Contudo, D. Roberta no informa que há uma perspectiva de solução para a incógnita que paira sobre o futuro de seus filhos, uma vez que seu irmão formado em Meteorologia, reside no Canadá legalmente, e informou-a que há espaço produtivo para pessoas jovens e, que se ela conseguisse proporcionar uma formação técnica de Nível Médio para seus filhos, poderia mandá-los àquele país a fim de tivessem perspectiva melhores para o futuro. Deixa evidente que a perspectiva para o futuro não é sua, e sim de seus filhos. Sua lida diária é em função do bem-estar de seus filhos, para que consigam o mesmo volume de capital cultural e capital escolar que seus pais proporcionaram a ela e também a seus irmãos.

Também tem uma esperança...Eu estou esperando uma ajuda de meu irmão que está em Canadá. Ele me falou: - Roberta! O mercado de trabalho aqui...Está bom para gente jovem. O que...Que posso trabalhar lá...Posso trabalhar de babá. Posso trabalhar de faxineira, de cozinheira...De qualquer coisa eu posso...Aí ele falou para mim: - Mas o mercado de trabalho já não adianta. O mercado de trabalho está para gente jovem de 20 para...30 anos. Mais para cima não tem perspectiva. Ele disse para eu fazer eles estudarem uma carreira curta...técnica...Para mandar eles. É assim....Posso mandar eles para lá. Eles vão ter uns 20...21 anos. Então...O futuro deles está assim. Tanto aqui ou tanto...fazer eu um esforço e mandar para lá. Então porque ele me falou: - Pode ser...Marceneiro. Pode ser pedreiro, eletricista, mecânico de automóveis. Pode ser...qualquer coisa. Tem...muito...muito mais...Bem melhor...Bem melhor. Se não for lá, aqui vai dar para virar...Vai conseguir uma porta, né?! Então...Só isso que eu quero para eles.

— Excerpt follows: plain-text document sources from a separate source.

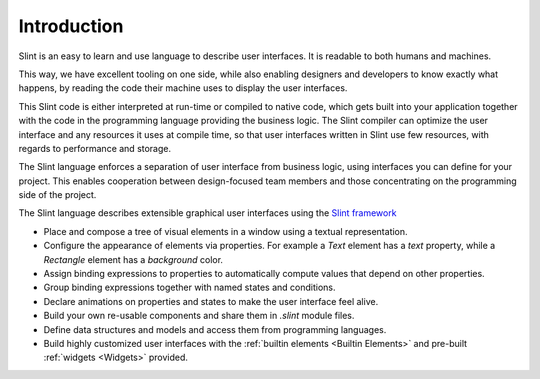 .. Copyright © SixtyFPS GmbH <info@slint.dev>
.. SPDX-License-Identifier: MIT

Introduction
============

Slint is an easy to learn and use language to describe user
interfaces. It is readable to both humans and machines.

This way, we have excellent tooling on one side, while also enabling
designers and developers to know exactly what happens, by reading the code
their machine uses to display the user interfaces.

This Slint code is either interpreted at run-time or compiled to native
code, which gets built into your application together with the code in the
programming language providing the business logic. The Slint compiler can
optimize the user interface and any resources it uses at compile time, so
that user interfaces written in Slint use few resources, with regards to
performance and storage.

The Slint language enforces a separation of user interface from business logic,
using interfaces you can define for your project. This enables
cooperation between design-focused team members and those concentrating on the programming
side of the project.

The Slint language describes extensible graphical user interfaces using the
`Slint framework <https://slint.dev>`_

- Place and compose a tree of visual elements in a window using a textual representation.
- Configure the appearance of elements via properties. For example a `Text` element has a `text`
  property, while a `Rectangle` element has a `background` color.
- Assign binding expressions to properties to automatically compute values that depend on other properties.
- Group binding expressions together with named states and conditions.
- Declare animations on properties and states to make the user interface feel alive.
- Build your own re-usable components and share them in `.slint` module files.
- Define data structures and models and access them from programming languages.
- Build highly customized user interfaces with the :ref:`builtin elements <Builtin Elements>`
  and pre-built :ref:`widgets <Widgets>` provided.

Que outra ambição a gente vai ter? Não temos mais nada. Não temos....É sobreviver...Eu quero dar para meus filhos o que meus pais deram para mim: Tudo! Eu não sofri nada. Eu não pensei o que ia estudar. Com que dinheiro agora...eu ia pagar as coisas. Eu não estava nem aí...Quando talvez minha mãe estava passando aquilo que eu estou passando agora.Então...É isso o que eu quero....É que meus filhos se formem. Estudem... Tenham algo. Então...É só o que interessa para mim...mais nada. (D. Roberta)

O que nos fica revelado nesses depoimentos, é abandono do Estado à lógica do mercado de “[...] camadas inteiras da sociedade, em especial aquelas que, privadas de

todos os recursos: econômico, cultural ou político; dependem completamente dele para chegar ao exercício efetivo da cidadania”. (Bourdieu, 2003a, p. 168)

Assim constatamos nesses relatos, os dilemas ocasionados pela falácia dos governos e de suas Leis no que concerne a aplicação e efetividade dessas nos espaços mais desprovidos de capital cultural, econômico e social da população, ou seja, nos espaços periféricos no qual concentram-se no caso em questão, os imigrantes bolivianos, sobretudo os indocumentados, uma vez que a matrícula nas escolas do estado de São Paulo para as crianças e jovens indocumentados pode ser efetivada. Contudo, a violência simbólica ocorrente no espaço escolar continua existente, sobretudo ao constatarmos que, quando o imigrante indocumentado conclui os ciclos de estudo, o certificado de conclusão lhe é negado.